Within the Deep Web, the Dark Web is also growing as new tools make it easier to navigate. Because individuals may access the Dark Web assuming little risk of detection, they may use this arena for a variety of legal and illegal activities. It is unclear, however, how much of the Deep Web is taken up by Dark Web content and how much of the Dark Web is used for legal or illegal activities. In a recent analysis of the dark web by Secure list, many of these sites had a short lifespan. Most dark web sites were active for at least 200 days, but usually not more than 300 days. Some were online for less than two months. 1 The dark web does take some level of technical sophistication to access. It’s not just a matter of downloading the Tor browser and typing in a URL, so people need to put in some effort in order to gain entry.
What is Tor?
Few Internet technologies have had more of an impact on anonymous Internet use than The Onion Router browser, commonly known as “Tor,” Tor is simply an Internet browser modified from the popular Firefox Internet browser. The browser modifications hide the user’s originating Internet Protocol (IP) address when surfing websites or sending e-mail. By hiding the true IP address of the user, attempts to trace or identify the user are nearly impossible without the use of extraordinary methods. In other words Tor stands for “the onion router” and is a method for anonymizing data. It actually refers to two things—the network and the browser. The network constitutes a large number of volunteer computers that run a specialized server application. The browser enables users to both hide their identity behind anonymizing software and access special services only available through the Tor browser. Run by activists who are dedicated to privacy and anonymity, the Tor Project is a non-profit organization that supports the network and develops the software. The technology upon which Tor is based (.onion) was developed back in the 1990s by the U.S. Navy in order to protect intelligence communications. Today, the U.S. government, specifically the U.S. Department of State Bureau of Democracy, Human Rights and Labor, remains a major funder of the Tor Project.
How does it work?
The technology behind Tor is open source, which means that programmers and experts can see into the source code. Unlike some virtual private networks (VPN), Tor does not have a commercial stake in collecting user data and they are committed to remaining non-profit. More than 17.5 million downloads of Tor have been recorded to date. Despite its anonymizing mechanics, Tor is certainly not completely untraceable. For example, if you access sites on the surface web from the Tor browser, you can still be identified. And due to its layered, anonymizing technology, the Tor browser is a little slower than your normal connection.
Who uses Tor?
The Tor Project claims that more than 2 million people use Tor daily. But despite the reputation of the dark web as being a haven for criminal activity, a recent survey concluded that only 45% of .onion sites appear to host illegal activity. And it’s not as vast as some people have made it out to be. While the surface web hosts billions of different sites, it is estimated that Tor hidden sites number only in the thousands, perhaps tens of thousands but no more. Therefore, we can conclude that its reputation for being a place where criminals go to hang out is not entirely accurate—or at the very least, not a complete picture of the situation.

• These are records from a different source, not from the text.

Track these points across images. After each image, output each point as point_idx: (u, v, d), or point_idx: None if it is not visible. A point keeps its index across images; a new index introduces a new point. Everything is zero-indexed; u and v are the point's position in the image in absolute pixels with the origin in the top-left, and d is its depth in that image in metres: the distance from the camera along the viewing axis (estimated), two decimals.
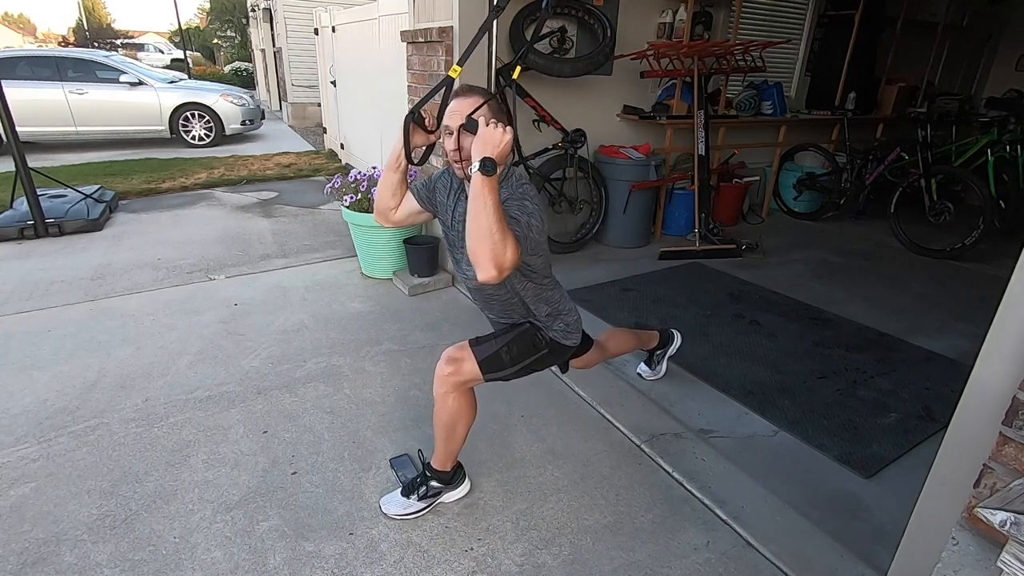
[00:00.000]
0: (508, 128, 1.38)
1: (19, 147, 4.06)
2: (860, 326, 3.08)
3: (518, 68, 1.47)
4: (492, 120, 1.39)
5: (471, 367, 1.58)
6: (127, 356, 2.62)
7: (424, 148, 1.64)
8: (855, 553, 1.64)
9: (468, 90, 1.48)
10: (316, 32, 7.17)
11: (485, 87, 1.52)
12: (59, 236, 4.23)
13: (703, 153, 4.11)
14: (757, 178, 4.94)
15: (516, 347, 1.64)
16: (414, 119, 1.56)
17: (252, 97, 9.40)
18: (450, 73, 1.54)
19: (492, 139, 1.35)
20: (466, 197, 1.58)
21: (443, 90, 1.56)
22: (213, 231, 4.45)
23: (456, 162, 1.50)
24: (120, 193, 5.33)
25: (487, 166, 1.32)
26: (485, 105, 1.45)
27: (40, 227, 4.16)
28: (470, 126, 1.40)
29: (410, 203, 1.70)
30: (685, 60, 4.01)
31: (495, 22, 3.10)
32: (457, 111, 1.45)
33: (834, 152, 5.05)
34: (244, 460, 1.98)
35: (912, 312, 3.30)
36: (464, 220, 1.59)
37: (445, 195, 1.66)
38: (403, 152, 1.59)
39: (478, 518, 1.76)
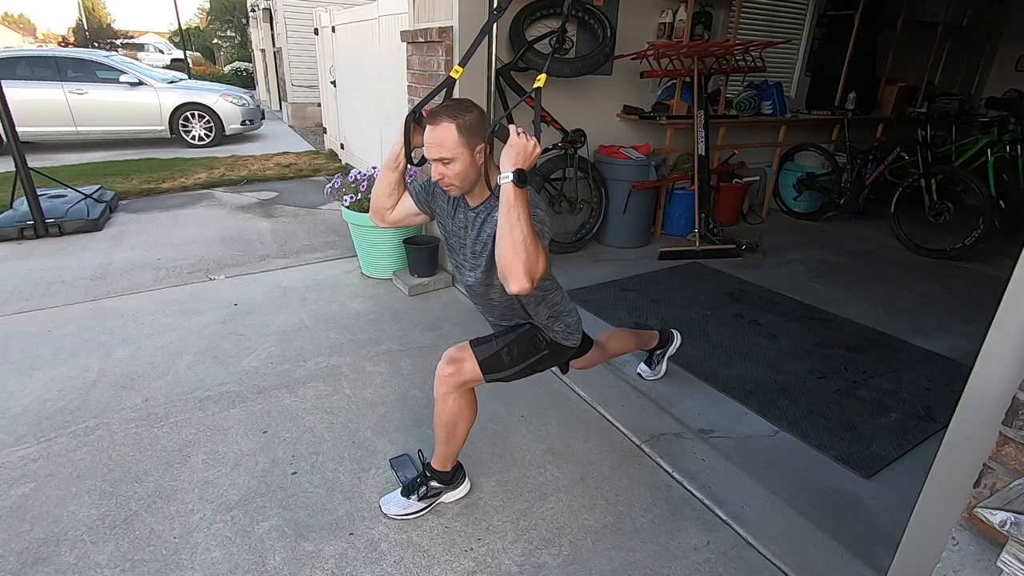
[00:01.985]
0: (533, 138, 1.35)
1: (19, 147, 4.06)
2: (860, 326, 3.08)
3: (544, 76, 1.41)
4: (521, 129, 1.35)
5: (472, 367, 1.58)
6: (127, 356, 2.62)
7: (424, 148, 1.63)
8: (855, 553, 1.64)
9: (435, 116, 1.41)
10: (316, 32, 7.17)
11: (461, 100, 1.47)
12: (59, 236, 4.23)
13: (703, 153, 4.11)
14: (757, 178, 4.94)
15: (517, 348, 1.64)
16: (415, 119, 1.54)
17: (252, 97, 9.40)
18: (451, 74, 1.54)
19: (524, 149, 1.32)
20: (465, 204, 1.58)
21: (444, 91, 1.56)
22: (213, 231, 4.45)
23: (447, 187, 1.49)
24: (120, 193, 5.33)
25: (520, 177, 1.29)
26: (472, 118, 1.41)
27: (40, 227, 4.16)
28: (500, 134, 1.34)
29: (407, 204, 1.68)
30: (685, 60, 4.01)
31: (495, 23, 3.11)
32: (434, 143, 1.40)
33: (834, 152, 5.05)
34: (244, 460, 1.98)
35: (912, 312, 3.30)
36: (464, 227, 1.59)
37: (444, 201, 1.64)
38: (403, 152, 1.58)
39: (478, 518, 1.76)
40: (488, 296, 1.63)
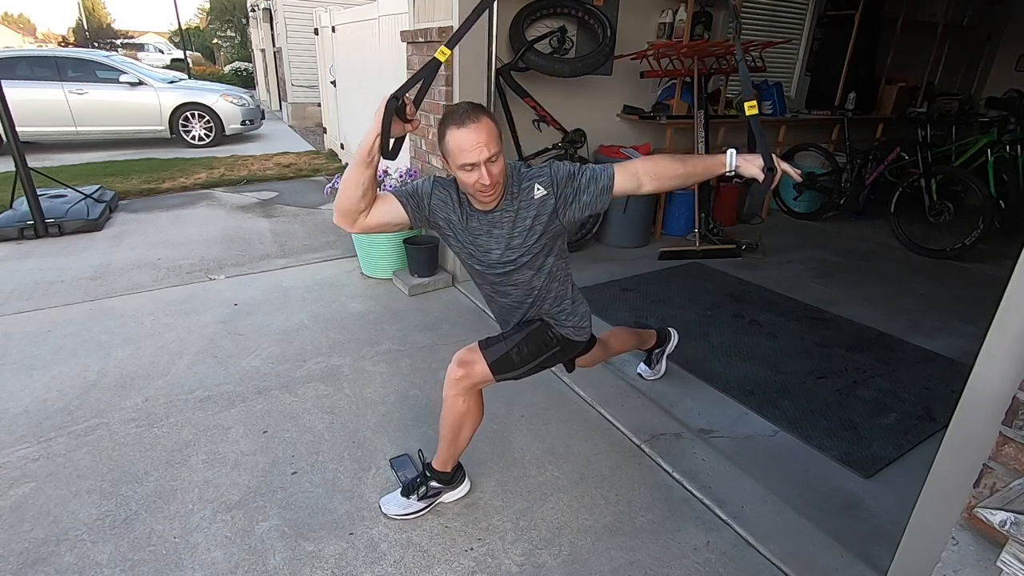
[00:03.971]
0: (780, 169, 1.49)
1: (19, 147, 4.06)
2: (860, 326, 3.08)
3: (754, 103, 1.50)
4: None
5: (482, 369, 1.57)
6: (127, 356, 2.62)
7: (395, 140, 1.41)
8: (855, 553, 1.64)
9: (473, 115, 1.35)
10: (316, 32, 7.18)
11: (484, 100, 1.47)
12: (59, 236, 4.23)
13: (703, 153, 4.11)
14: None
15: (527, 347, 1.63)
16: (398, 106, 1.32)
17: (252, 97, 9.40)
18: (436, 55, 1.39)
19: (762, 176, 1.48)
20: (474, 210, 1.54)
21: (428, 75, 1.44)
22: (213, 231, 4.45)
23: (490, 190, 1.41)
24: (120, 193, 5.33)
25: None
26: (493, 123, 1.40)
27: (40, 227, 4.16)
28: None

In fact, many use Tor for perfectly legitimate purposes. Activists from countries that suppress freedoms, journalists looking to protect their sources and even law enforcement and the military use Tor to establish secure communications, avoid surveillance and get around censorship. In countries where Facebook is banned, Tor has even launched a hidden version of the site where more than 1 million users can access the social networking platform.
Many also think that merely downloading the Tor browser is a sign of criminal activity. While law enforcement and intelligence authorities may monitor Tor downloads, it is not illegal to do so, although some countries do view it as a signal of possible nefarious activity.